Day of Silence looks to raise awareness


Students like senior Maria Morena showed their support for the LGBTQ community on the Day of Silence by wearing rainbow colored tape over their mouths to show the silencing effects that bullying and harassment can cause.

The popular show Thirteen Reasons Why addresses the problem of suicide as an option that LGBTQ may resort to, due to the treatment they receive for who they are and their sexual orientation, but it shouldn’t be. To raise awareness, the Gay, Lesbian, and Straight Education Network has a Day of Silence. This event is student-led and organized in thousands of schools across the nation.

GLSEN is an organization that strives to end discrimination, harassment, and bullying based on sexual orientation, gender identity, and gender expression in schools from kindergarten to 12th grade. Their goal is to ensure safe and affirming schools for LGBTQ kids. The majority of them are still harassed and bullied, in fact 8 out of 10 still experience this treatment in school. GLSEN’s Day of Silence is an effort to raise awareness to the silencing effects that are caused by bullying and harassment.

The purpose of this day is to raise consciousness to name-calling, harassment, and bullying experiences in school coming from those who are against LGBTQ. On this day, a vow of silence is taken by students ranging from middle schools all the way to college as a way to push schools, classmates, and peers to address this problem. Students, walk around with a piece of tape covering their mouths to show the harmful effects that can be caused by the treatments that some of the people who affiliate themselves to these sexualities receive. They carry around with them a whiteboard and a dry erase marker to be able to communicate with others.

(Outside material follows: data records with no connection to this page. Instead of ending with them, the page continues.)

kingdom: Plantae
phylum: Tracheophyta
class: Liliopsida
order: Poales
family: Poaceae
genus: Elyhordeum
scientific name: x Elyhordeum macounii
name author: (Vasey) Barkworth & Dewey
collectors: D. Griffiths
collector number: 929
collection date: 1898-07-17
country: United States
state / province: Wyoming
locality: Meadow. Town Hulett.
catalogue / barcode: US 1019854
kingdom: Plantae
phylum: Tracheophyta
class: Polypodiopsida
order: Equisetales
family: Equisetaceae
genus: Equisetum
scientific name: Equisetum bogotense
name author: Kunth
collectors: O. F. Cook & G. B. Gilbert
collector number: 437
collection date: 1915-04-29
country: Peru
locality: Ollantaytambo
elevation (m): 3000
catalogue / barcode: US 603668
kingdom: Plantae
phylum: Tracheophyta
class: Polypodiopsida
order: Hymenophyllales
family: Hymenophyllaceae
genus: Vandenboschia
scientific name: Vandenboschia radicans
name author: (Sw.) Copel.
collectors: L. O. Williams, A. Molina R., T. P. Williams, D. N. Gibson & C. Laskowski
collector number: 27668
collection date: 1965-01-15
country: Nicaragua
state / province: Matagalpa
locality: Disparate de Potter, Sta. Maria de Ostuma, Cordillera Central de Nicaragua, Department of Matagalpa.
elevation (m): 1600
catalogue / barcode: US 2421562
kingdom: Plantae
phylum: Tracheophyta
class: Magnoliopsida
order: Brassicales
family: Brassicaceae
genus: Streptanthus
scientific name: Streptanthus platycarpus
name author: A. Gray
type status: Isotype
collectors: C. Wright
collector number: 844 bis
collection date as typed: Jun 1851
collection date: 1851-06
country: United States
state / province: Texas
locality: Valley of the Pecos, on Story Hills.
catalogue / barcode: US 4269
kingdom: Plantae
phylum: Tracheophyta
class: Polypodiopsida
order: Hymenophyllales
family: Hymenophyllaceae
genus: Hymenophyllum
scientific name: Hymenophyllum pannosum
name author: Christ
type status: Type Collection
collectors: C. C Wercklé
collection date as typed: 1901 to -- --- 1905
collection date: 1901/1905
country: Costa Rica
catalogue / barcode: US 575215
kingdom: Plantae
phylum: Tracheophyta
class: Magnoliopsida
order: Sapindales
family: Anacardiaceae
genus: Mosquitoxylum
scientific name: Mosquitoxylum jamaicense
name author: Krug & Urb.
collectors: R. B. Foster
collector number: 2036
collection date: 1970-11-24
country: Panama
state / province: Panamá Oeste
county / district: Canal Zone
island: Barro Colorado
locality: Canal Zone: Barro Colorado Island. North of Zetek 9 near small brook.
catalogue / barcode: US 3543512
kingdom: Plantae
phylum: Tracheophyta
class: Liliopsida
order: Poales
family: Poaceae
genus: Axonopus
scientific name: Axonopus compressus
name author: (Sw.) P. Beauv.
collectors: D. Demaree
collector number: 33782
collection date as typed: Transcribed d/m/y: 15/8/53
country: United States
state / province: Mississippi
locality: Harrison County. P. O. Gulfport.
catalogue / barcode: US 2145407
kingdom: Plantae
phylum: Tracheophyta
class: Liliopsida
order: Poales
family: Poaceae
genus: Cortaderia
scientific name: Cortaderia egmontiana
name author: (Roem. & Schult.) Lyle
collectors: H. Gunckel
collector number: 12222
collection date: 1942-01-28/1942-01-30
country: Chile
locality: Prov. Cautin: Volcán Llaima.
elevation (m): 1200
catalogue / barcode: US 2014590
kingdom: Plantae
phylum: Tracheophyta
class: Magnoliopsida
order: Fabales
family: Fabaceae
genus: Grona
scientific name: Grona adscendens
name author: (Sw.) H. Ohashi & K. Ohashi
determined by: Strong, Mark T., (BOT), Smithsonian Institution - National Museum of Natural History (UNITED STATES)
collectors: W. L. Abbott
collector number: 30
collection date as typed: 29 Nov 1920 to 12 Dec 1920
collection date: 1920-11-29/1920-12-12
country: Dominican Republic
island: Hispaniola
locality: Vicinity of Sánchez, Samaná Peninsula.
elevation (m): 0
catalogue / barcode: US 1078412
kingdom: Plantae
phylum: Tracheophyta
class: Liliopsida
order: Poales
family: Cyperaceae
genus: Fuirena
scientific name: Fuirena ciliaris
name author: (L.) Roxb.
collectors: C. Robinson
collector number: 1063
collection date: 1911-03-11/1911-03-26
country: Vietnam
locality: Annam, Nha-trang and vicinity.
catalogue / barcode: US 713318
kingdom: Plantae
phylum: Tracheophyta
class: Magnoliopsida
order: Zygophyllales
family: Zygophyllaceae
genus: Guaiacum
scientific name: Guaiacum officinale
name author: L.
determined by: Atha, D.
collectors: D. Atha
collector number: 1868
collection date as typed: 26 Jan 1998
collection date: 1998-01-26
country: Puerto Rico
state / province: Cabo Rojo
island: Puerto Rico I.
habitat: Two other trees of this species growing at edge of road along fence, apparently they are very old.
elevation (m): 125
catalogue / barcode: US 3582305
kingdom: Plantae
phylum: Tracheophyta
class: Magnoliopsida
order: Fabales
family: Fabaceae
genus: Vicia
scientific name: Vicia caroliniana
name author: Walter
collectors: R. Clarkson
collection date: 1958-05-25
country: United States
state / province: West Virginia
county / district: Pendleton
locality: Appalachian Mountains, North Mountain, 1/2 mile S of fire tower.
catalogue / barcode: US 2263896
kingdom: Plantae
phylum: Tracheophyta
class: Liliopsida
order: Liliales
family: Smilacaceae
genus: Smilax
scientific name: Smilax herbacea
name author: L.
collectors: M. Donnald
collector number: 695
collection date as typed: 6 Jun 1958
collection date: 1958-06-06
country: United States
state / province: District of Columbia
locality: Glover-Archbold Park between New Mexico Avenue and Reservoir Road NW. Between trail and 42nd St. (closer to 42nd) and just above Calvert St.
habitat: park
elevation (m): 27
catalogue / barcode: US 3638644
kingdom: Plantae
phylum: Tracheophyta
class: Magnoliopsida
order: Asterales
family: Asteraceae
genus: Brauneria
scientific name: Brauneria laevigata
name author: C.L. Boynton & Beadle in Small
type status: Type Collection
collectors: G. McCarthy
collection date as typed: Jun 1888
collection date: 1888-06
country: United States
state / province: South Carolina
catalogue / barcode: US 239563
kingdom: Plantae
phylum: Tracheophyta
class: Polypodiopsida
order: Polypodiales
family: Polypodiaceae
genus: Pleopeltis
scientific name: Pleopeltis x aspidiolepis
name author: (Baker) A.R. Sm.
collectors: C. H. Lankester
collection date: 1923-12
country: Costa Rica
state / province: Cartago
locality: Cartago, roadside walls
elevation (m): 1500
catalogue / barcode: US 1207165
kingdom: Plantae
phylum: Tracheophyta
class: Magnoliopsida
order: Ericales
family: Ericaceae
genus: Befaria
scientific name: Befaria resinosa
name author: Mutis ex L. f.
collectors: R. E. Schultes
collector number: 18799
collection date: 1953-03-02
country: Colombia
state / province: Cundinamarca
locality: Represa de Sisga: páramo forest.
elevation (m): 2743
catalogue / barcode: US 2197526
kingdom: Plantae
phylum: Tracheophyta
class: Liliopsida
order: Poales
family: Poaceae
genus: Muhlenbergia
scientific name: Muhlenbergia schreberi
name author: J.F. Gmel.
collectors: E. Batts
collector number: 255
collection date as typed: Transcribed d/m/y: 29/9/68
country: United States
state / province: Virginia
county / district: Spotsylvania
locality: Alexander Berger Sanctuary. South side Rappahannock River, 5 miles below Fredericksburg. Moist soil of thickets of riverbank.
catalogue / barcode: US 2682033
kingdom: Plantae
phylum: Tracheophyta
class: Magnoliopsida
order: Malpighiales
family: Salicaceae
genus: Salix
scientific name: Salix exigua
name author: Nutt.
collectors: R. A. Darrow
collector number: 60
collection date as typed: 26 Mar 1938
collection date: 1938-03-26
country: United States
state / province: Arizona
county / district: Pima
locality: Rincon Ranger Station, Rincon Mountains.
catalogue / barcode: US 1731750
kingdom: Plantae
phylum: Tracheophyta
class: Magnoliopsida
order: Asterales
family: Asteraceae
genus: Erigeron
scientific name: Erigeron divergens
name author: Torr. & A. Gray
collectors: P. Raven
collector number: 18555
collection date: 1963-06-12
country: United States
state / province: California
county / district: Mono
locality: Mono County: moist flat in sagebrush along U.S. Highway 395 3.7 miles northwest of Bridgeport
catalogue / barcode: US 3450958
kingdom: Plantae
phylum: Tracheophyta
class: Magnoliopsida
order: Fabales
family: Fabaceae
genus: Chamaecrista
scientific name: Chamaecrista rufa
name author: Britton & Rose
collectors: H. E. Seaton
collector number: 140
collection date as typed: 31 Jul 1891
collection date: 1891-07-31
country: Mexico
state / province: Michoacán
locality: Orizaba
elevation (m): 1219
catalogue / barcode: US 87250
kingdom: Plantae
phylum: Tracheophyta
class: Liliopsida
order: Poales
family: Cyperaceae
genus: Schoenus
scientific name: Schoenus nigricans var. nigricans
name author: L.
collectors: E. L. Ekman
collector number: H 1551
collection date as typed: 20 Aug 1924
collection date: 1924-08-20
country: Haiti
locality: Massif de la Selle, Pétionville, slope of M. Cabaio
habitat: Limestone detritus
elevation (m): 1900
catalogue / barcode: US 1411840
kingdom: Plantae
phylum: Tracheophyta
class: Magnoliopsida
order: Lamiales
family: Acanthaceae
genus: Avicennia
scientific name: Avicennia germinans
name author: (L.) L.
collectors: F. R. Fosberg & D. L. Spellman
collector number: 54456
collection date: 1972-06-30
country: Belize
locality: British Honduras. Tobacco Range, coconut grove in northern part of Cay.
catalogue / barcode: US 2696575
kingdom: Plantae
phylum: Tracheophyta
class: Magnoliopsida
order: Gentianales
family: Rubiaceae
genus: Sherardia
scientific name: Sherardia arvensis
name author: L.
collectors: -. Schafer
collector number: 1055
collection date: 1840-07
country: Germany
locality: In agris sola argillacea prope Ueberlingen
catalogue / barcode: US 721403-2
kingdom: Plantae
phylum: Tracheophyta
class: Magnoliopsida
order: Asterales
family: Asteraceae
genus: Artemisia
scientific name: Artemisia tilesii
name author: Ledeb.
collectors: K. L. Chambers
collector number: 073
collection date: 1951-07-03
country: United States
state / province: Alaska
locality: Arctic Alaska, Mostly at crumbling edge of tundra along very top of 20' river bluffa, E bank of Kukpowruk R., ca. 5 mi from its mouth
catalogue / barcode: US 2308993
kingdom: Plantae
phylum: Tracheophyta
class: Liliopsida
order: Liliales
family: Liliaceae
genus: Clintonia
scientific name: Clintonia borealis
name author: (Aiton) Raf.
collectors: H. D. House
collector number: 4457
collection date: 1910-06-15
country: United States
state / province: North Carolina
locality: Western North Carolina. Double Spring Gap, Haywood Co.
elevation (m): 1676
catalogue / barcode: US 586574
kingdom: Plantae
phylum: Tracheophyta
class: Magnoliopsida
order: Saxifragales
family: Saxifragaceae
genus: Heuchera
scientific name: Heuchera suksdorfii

People like feeling included and safe and LGBTQ who are harassed and bullied search for the same kind of environment, which is why the Be Yourself Club was started on campus. Be Yourself Club advisor Natalie Bernasconi said, “This day makes a huge impact on people because they begin to wonder why there are people around them that are being silent.” This day is celebrated by many students as a way to advocate for LGBTQ. As a positive educational movement, Day of Silence pushes schools to provide solutions to these kinds of problems.

LGBT students are silenced every day out of fear of bullying and discrimination, but there is no need to be LGBTQ to show support for this cause. Early organizer Margarita Candelario said, “It was honestly amazing seeing so many students participating in an important event since LGBTQ teens have a high rate of suicide. I, myself am part of the LGBTQ community and suffer from mental illnesses, which I can feel I can say I understand what some of the victims may have felt. It’s an indescribable feeling to have so many people support the LGBTQ community and stand up for them .”

During school there were many ways to show support by wearing bracelets and stickers that are rainbow colored. The most popular way that students have shown their support is by placing a multi colored tape over their mouths to show the silencing effects that bullying and discrimination cause. “All students should have each other back regardless of what they identify as. Peers become more understanding,” said Noey Oliver Barocio, a graduate of Alisal who was part of the Be Yourself Club in high school.

Even if it is just one person who is involved it makes a huge impact for those who feel like they don’t have a voice. “People who aren’t part of the club came to support and unite with their friends who were in the club,” said Bernasconi, “For some it might come off as awkward to come and support their friends, but it’s truly amazing and genuine.” According to the Be Yourself Club members,  they want people to be proud of who they are. This day amongst others like Coming Out Day In October, the club’s Gender Bender fashion Show, and Ally Week where straight people who support LGBTQ to remind people of the issues that they face are celebrated are some of the many ways to advocate for LGBTQ people.

After the event finished, Bernasconi was pleasantly surprised two to three days later to look around and see people still wearing their rainbow colored bracelets, anklets, and tape. People continued to show support for the LGBTQ community several days later, which was the intended purpose of the event. Bernasconi said, “People showed a lot of support and it was very powerful.”